Exactness is required. Restate every entry as written.

=== Begin Enclosure ===

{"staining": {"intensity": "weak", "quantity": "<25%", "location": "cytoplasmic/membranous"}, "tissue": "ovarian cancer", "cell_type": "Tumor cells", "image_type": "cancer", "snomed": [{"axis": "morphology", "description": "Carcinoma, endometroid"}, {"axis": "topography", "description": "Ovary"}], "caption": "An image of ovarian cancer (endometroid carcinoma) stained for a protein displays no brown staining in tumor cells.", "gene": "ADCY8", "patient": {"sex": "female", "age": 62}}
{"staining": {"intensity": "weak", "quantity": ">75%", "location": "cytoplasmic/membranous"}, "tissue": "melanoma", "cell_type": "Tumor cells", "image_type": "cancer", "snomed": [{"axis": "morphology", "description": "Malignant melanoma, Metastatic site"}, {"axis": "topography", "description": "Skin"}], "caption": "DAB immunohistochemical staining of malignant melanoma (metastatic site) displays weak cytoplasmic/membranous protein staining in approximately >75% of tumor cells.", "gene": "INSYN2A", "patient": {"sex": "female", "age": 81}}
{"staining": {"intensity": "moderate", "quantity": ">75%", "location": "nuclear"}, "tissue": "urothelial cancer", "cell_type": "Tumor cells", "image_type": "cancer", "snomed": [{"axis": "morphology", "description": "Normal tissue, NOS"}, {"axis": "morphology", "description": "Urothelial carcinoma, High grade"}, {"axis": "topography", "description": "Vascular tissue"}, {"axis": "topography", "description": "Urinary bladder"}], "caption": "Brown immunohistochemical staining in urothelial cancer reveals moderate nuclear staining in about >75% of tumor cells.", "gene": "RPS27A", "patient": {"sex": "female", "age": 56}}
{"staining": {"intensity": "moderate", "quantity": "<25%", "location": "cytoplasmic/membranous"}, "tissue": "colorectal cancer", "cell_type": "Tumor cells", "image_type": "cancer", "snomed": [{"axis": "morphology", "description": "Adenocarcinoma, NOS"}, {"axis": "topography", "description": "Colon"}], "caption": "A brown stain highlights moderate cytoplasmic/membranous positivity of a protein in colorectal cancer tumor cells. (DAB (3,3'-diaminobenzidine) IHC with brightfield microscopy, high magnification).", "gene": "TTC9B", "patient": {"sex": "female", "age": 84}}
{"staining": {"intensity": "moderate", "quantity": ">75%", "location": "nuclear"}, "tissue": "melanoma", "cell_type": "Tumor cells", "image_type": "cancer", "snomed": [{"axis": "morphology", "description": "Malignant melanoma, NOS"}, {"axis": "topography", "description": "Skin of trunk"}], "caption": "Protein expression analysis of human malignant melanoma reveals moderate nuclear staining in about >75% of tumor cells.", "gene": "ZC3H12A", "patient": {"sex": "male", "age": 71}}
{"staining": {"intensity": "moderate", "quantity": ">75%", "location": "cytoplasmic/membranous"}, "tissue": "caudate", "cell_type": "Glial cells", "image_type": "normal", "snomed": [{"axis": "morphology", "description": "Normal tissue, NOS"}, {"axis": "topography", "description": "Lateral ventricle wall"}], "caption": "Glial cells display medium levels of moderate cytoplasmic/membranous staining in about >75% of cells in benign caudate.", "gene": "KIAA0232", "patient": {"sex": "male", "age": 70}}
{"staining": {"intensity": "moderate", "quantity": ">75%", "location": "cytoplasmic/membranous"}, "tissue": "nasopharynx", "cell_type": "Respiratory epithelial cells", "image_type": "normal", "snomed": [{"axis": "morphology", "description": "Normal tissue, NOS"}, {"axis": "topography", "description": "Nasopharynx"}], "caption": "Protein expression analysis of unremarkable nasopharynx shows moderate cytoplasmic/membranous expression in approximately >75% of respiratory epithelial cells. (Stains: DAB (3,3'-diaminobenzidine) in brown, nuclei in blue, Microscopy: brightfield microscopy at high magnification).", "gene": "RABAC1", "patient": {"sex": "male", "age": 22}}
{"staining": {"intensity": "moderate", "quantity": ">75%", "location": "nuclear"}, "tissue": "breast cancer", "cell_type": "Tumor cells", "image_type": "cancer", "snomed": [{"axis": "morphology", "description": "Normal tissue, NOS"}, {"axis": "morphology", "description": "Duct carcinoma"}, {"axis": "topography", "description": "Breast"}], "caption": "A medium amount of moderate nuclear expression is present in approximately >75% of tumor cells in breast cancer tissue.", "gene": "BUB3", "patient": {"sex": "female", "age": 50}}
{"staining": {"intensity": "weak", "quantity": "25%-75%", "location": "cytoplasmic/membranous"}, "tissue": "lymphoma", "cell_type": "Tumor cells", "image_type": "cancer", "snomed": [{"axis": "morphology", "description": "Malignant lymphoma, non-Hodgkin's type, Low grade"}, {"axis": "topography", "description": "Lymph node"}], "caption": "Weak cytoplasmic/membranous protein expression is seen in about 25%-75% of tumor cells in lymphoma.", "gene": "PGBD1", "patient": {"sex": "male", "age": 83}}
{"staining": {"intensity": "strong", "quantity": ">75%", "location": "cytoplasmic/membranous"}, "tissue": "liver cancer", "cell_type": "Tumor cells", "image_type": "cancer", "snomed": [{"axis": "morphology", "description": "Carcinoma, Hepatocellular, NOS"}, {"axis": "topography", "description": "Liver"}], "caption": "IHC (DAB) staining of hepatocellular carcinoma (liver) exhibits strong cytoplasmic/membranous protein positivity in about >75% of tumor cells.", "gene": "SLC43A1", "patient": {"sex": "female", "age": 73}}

=== End Enclosure ===

Response ::
{"staining": {"intensity": "weak", "quantity": "<25%", "location": "cytoplasmic/membranous"}, "tissue": "ovarian cancer", "cell_type": "Tumor cells", "image_type": "cancer", "snomed": [{"axis": "morphology", "description": "Carcinoma, endometroid"}, {"axis": "topography", "description": "Ovary"}], "caption": "An image of ovarian cancer (endometroid carcinoma) stained for a protein displays no brown staining in tumor cells.", "gene": "ADCY8", "patient": {"sex": "female", "age": 62}}
{"staining": {"intensity": "weak", "quantity": ">75%", "location": "cytoplasmic/membranous"}, "tissue": "melanoma", "cell_type": "Tumor cells", "image_type": "cancer", "snomed": [{"axis": "morphology", "description": "Malignant melanoma, Metastatic site"}, {"axis": "topography", "description": "Skin"}], "caption": "DAB immunohistochemical staining of malignant melanoma (metastatic site) displays weak cytoplasmic/membranous protein staining in approximately >75% of tumor cells.", "gene": "INSYN2A", "patient": {"sex": "female", "age": 81}}
{"staining": {"intensity": "moderate", "quantity": ">75%", "location": "nuclear"}, "tissue": "urothelial cancer", "cell_type": "Tumor cells", "image_type": "cancer", "snomed": [{"axis": "morphology", "description": "Normal tissue, NOS"}, {"axis": "morphology", "description": "Urothelial carcinoma, High grade"}, {"axis": "topography", "description": "Vascular tissue"}, {"axis": "topography", "description": "Urinary bladder"}], "caption": "Brown immunohistochemical staining in urothelial cancer reveals moderate nuclear staining in about >75% of tumor cells.", "gene": "RPS27A", "patient": {"sex": "female", "age": 56}}
{"staining": {"intensity": "moderate", "quantity": "<25%", "location": "cytoplasmic/membranous"}, "tissue": "colorectal cancer", "cell_type": "Tumor cells", "image_type": "cancer", "snomed": [{"axis": "morphology", "description": "Adenocarcinoma, NOS"}, {"axis": "topography", "description": "Colon"}], "caption": "A brown stain highlights moderate cytoplasmic/membranous positivity of a protein in colorectal cancer tumor cells. (DAB (3,3'-diaminobenzidine) IHC with brightfield microscopy, high magnification).", "gene": "TTC9B", "patient": {"sex": "female", "age": 84}}
{"staining": {"intensity": "moderate", "quantity": ">75%", "location": "nuclear"}, "tissue": "melanoma", "cell_type": "Tumor cells", "image_type": "cancer", "snomed": [{"axis": "morphology", "description": "Malignant melanoma, NOS"}, {"axis": "topography", "description": "Skin of trunk"}], "caption": "Protein expression analysis of human malignant melanoma reveals moderate nuclear staining in about >75% of tumor cells.", "gene": "ZC3H12A", "patient": {"sex": "male", "age": 71}}
{"staining": {"intensity": "moderate", "quantity": ">75%", "location": "cytoplasmic/membranous"}, "tissue": "caudate", "cell_type": "Glial cells", "image_type": "normal", "snomed": [{"axis": "morphology", "description": "Normal tissue, NOS"}, {"axis": "topography", "description": "Lateral ventricle wall"}], "caption": "Glial cells display medium levels of moderate cytoplasmic/membranous staining in about >75% of cells in benign caudate.", "gene": "KIAA0232", "patient": {"sex": "male", "age": 70}}
{"staining": {"intensity": "moderate", "quantity": ">75%", "location": "cytoplasmic/membranous"}, "tissue": "nasopharynx", "cell_type": "Respiratory epithelial cells", "image_type": "normal", "snomed": [{"axis": "morphology", "description": "Normal tissue, NOS"}, {"axis": "topography", "description": "Nasopharynx"}], "caption": "Protein expression analysis of unremarkable nasopharynx shows moderate cytoplasmic/membranous expression in approximately >75% of respiratory epithelial cells. (Stains: DAB (3,3'-diaminobenzidine) in brown, nuclei in blue, Microscopy: brightfield microscopy at high magnification).", "gene": "RABAC1", "patient": {"sex": "male", "age": 22}}
{"staining": {"intensity": "moderate", "quantity": ">75%", "location": "nuclear"}, "tissue": "breast cancer", "cell_type": "Tumor cells", "image_type": "cancer", "snomed": [{"axis": "morphology", "description": "Normal tissue, NOS"}, {"axis": "morphology", "description": "Duct carcinoma"}, {"axis": "topography", "description": "Breast"}], "caption": "A medium amount of moderate nuclear expression is present in approximately >75% of tumor cells in breast cancer tissue.", "gene": "BUB3", "patient": {"sex": "female", "age": 50}}
{"staining": {"intensity": "weak", "quantity": "25%-75%", "location": "cytoplasmic/membranous"}, "tissue": "lymphoma", "cell_type": "Tumor cells", "image_type": "cancer", "snomed": [{"axis": "morphology", "description": "Malignant lymphoma, non-Hodgkin's type, Low grade"}, {"axis": "topography", "description": "Lymph node"}], "caption": "Weak cytoplasmic/membranous protein expression is seen in about 25%-75% of tumor cells in lymphoma.", "gene": "PGBD1", "patient": {"sex": "male", "age": 83}}
{"staining": {"intensity": "strong", "quantity": ">75%", "location": "cytoplasmic/membranous"}, "tissue": "liver cancer", "cell_type": "Tumor cells", "image_type": "cancer", "snomed": [{"axis": "morphology", "description": "Carcinoma, Hepatocellular, NOS"}, {"axis": "topography", "description": "Liver"}], "caption": "IHC (DAB) staining of hepatocellular carcinoma (liver) exhibits strong cytoplasmic/membranous protein positivity in about >75% of tumor cells.", "gene": "SLC43A1", "patient": {"sex": "female", "age": 73}}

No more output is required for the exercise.